- Born: Roberts Burrell Gannaway Tulsa, Oklahoma, U.S.
- Education: University of Oklahoma
- Occupations: Screenwriter; producer; director; actor;
- Years active: 1988–present
- Children: 2 (including Hadley)

= Bobs Gannaway =

American screenwriter, producer, and director (born 1965)

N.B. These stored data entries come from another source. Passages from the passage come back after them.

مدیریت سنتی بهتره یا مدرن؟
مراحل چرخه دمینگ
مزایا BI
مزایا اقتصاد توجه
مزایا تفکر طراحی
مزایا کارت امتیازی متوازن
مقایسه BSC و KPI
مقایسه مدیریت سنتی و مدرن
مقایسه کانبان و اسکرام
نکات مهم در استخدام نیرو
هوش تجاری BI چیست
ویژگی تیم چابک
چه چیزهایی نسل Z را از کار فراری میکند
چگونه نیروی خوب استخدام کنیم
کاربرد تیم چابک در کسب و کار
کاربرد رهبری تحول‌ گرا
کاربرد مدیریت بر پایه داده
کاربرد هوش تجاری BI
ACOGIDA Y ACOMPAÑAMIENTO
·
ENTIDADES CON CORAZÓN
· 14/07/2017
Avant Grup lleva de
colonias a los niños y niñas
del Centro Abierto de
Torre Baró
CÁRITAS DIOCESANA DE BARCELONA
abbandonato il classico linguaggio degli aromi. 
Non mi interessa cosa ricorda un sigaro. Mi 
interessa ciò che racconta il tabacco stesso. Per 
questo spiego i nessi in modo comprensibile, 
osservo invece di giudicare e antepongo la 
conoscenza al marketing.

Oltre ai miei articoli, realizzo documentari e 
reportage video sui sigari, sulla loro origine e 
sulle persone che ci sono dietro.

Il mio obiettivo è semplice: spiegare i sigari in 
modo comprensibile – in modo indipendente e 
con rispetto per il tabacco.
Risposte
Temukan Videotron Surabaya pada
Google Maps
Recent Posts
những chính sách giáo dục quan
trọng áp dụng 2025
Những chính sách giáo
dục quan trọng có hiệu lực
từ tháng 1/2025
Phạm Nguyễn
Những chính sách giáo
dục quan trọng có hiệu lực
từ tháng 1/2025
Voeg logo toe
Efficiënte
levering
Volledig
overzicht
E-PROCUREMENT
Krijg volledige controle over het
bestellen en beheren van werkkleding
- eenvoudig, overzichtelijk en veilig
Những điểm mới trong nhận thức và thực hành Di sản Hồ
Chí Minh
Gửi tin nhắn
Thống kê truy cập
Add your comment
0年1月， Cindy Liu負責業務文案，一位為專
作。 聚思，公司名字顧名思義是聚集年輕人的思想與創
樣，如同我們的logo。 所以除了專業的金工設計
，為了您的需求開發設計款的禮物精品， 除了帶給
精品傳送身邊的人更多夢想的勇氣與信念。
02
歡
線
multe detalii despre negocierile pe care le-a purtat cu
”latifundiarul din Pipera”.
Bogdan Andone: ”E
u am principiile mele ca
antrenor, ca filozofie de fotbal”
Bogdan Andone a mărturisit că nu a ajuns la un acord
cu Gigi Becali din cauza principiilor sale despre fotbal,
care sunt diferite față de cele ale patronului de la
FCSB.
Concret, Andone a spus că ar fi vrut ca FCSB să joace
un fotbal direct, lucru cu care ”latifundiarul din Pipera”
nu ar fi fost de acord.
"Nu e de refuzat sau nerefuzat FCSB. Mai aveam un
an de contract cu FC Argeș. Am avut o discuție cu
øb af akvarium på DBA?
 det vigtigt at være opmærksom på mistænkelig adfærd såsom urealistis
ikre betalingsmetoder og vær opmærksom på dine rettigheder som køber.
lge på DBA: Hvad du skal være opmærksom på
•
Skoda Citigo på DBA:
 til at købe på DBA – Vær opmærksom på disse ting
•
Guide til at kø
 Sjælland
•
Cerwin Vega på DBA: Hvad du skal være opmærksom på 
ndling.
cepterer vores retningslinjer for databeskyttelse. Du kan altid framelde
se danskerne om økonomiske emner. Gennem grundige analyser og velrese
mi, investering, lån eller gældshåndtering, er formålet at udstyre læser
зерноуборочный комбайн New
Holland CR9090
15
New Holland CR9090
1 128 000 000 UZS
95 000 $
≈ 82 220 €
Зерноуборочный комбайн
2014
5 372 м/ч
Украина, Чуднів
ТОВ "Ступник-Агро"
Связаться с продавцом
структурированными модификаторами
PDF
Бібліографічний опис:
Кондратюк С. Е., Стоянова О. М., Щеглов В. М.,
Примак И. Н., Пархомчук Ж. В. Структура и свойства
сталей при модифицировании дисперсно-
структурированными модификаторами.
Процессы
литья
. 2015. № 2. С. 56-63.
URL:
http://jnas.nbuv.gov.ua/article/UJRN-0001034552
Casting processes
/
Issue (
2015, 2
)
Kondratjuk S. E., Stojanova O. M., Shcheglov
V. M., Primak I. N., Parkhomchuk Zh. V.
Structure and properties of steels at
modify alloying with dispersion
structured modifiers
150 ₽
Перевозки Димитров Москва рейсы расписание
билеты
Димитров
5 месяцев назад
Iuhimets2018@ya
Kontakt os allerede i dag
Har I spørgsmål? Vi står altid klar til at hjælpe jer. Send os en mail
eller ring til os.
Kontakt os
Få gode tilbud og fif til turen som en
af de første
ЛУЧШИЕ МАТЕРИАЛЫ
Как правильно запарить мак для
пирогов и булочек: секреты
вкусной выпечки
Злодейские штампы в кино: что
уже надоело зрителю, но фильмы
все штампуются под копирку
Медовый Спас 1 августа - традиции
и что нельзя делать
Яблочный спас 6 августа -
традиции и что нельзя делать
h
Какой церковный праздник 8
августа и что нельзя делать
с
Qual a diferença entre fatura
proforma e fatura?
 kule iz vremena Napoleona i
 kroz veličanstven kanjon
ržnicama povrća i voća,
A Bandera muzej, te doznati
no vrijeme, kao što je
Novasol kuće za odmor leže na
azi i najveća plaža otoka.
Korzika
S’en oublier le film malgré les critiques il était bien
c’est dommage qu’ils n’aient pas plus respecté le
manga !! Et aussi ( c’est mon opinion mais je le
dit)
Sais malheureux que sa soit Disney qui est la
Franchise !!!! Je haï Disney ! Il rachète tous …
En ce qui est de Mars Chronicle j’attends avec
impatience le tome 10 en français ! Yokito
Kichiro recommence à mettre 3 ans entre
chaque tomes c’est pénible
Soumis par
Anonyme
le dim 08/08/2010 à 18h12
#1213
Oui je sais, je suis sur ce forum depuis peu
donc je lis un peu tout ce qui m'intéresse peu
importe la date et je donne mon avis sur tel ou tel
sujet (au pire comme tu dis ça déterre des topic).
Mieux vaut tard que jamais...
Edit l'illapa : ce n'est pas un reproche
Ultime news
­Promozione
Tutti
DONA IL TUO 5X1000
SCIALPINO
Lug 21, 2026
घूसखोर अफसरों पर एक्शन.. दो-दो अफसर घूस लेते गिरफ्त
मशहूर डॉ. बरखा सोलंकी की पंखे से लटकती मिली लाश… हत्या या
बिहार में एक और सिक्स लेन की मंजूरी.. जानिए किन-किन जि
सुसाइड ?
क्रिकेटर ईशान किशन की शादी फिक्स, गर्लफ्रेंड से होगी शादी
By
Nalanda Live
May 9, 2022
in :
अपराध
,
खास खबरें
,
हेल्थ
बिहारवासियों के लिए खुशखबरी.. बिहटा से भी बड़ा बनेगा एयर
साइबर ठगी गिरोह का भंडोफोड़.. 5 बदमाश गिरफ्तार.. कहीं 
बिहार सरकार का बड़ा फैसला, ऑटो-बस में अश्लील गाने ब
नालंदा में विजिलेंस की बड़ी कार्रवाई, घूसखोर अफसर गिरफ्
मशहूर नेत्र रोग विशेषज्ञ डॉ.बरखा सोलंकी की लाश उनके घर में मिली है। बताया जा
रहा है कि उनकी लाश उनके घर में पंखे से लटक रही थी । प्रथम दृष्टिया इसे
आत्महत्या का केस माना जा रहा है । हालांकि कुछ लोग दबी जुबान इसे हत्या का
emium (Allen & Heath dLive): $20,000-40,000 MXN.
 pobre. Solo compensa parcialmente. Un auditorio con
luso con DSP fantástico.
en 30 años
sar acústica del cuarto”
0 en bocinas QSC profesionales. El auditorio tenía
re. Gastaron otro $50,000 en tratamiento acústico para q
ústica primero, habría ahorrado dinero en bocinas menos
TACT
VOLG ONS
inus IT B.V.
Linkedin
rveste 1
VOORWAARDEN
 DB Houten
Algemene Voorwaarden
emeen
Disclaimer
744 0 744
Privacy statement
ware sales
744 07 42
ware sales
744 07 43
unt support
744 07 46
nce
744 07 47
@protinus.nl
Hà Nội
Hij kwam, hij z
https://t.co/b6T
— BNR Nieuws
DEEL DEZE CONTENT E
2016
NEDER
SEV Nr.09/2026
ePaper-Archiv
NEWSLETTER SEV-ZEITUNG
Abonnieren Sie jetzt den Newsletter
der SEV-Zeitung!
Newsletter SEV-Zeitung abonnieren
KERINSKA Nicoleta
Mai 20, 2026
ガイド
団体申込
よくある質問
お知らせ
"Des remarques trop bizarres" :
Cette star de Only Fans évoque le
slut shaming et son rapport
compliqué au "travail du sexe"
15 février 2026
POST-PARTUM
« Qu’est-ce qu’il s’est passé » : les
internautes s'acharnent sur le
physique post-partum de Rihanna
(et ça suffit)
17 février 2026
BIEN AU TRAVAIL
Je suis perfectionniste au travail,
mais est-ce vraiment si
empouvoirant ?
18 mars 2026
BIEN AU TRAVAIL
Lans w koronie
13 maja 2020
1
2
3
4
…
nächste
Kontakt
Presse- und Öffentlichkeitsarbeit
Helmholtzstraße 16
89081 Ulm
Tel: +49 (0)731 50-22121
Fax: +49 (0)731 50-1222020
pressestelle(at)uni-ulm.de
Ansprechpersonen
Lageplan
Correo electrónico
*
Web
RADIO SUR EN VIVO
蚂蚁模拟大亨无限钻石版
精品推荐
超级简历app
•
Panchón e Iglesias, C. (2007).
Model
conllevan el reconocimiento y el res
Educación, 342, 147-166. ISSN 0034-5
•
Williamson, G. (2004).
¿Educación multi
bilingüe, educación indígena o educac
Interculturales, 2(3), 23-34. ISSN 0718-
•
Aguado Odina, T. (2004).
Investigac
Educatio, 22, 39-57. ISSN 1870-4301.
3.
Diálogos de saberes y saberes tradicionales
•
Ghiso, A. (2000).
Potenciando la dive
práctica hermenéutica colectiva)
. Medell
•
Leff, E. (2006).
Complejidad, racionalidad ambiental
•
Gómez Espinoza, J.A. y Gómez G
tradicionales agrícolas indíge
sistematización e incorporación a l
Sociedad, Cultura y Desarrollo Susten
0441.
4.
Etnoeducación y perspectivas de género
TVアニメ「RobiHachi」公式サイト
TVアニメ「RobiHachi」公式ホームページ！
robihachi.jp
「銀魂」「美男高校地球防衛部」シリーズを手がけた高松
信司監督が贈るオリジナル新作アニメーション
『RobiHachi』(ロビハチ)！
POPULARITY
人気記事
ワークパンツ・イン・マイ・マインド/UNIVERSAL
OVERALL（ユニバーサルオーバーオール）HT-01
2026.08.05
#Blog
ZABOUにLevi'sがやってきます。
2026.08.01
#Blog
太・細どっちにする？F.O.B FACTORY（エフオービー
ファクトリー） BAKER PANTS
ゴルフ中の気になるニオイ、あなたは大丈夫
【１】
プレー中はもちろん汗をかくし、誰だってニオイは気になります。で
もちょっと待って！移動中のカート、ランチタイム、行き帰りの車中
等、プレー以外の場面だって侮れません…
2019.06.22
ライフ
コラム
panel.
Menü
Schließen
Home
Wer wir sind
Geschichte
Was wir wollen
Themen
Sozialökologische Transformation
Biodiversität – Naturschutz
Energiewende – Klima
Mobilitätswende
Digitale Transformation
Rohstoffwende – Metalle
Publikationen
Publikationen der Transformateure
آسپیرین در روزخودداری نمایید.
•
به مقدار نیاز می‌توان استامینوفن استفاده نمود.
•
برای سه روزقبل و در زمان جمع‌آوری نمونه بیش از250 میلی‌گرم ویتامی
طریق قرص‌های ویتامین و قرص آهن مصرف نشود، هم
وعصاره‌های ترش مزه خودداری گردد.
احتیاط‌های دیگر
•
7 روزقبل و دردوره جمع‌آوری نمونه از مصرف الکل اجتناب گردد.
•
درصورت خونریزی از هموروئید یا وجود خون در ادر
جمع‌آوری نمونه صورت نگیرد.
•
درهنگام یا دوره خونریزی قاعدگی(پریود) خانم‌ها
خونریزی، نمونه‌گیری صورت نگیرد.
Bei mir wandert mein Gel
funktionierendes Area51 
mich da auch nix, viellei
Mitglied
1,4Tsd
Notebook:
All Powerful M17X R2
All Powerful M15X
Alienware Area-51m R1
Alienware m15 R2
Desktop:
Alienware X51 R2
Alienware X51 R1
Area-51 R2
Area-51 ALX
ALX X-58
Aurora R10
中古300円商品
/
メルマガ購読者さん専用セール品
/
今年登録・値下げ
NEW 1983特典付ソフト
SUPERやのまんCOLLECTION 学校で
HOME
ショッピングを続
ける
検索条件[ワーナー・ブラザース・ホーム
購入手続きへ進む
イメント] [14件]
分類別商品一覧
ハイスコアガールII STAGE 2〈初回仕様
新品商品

Roberts Burrell Gannaway is an American screenwriter, producer, director, and actor. He is currently the showrunner for WondLa on Apple TV+.

== Early life ==
Gannaway was born in Tulsa, Oklahoma. He attended the University of Oklahoma, where he got a cartooning scholarship, and subsequently graduated from the USC School of Cinematic Arts.

== Career ==
Gannaway began working at Walt Disney Feature Animation, later writing for Warner Bros., The Walt Disney Company, and Paramount Pictures, including co‑writing Cats Don't Dance. He developed projects such as an adaptation of the novel Matilda.

At Hanna-Barbera, Gannaway contributed to 2 Stupid Dogs and Secret Squirrel, before joining Disney Television Animation in 1994 as supervising producer of the Emmy‑winning Timon & Pumbaa. He wrote, produced, and directed more than 300 half‑hours, including The Emperor's New School, Lilo & Stitch: The Series, House of Mouse, Mickey Mouse Works, and 101 Dalmatians: The Series. He was the executive producer of Mickey Mouse Clubhouse and developed Jake and the Never Land Pirates.

Gannaway also worked on Disney direct-to-video films, including Mickey's Magical Christmas: Snowed in at the House of Mouse, Mickey's House of Villains, and Stitch! The Movie. He co‑wrote/co‑directed Secret of the Wings with Peggy Holmes, co-wrote The Pirate Fairy, and directed Planes: Fire & Rescue.

Gannaway was the showrunner for Disney+'s Monsters at Work, introducing characters like Tylor Tuskmon and Val Little alongside returning Monsters, Inc. characters.

== Personal life and recognition ==
He lives in Los Angeles, California with his family. He has been nominated for 3 Daytime Emmy Awards and a Humanitas Prize (1998); and he received an Annie Award in 1997.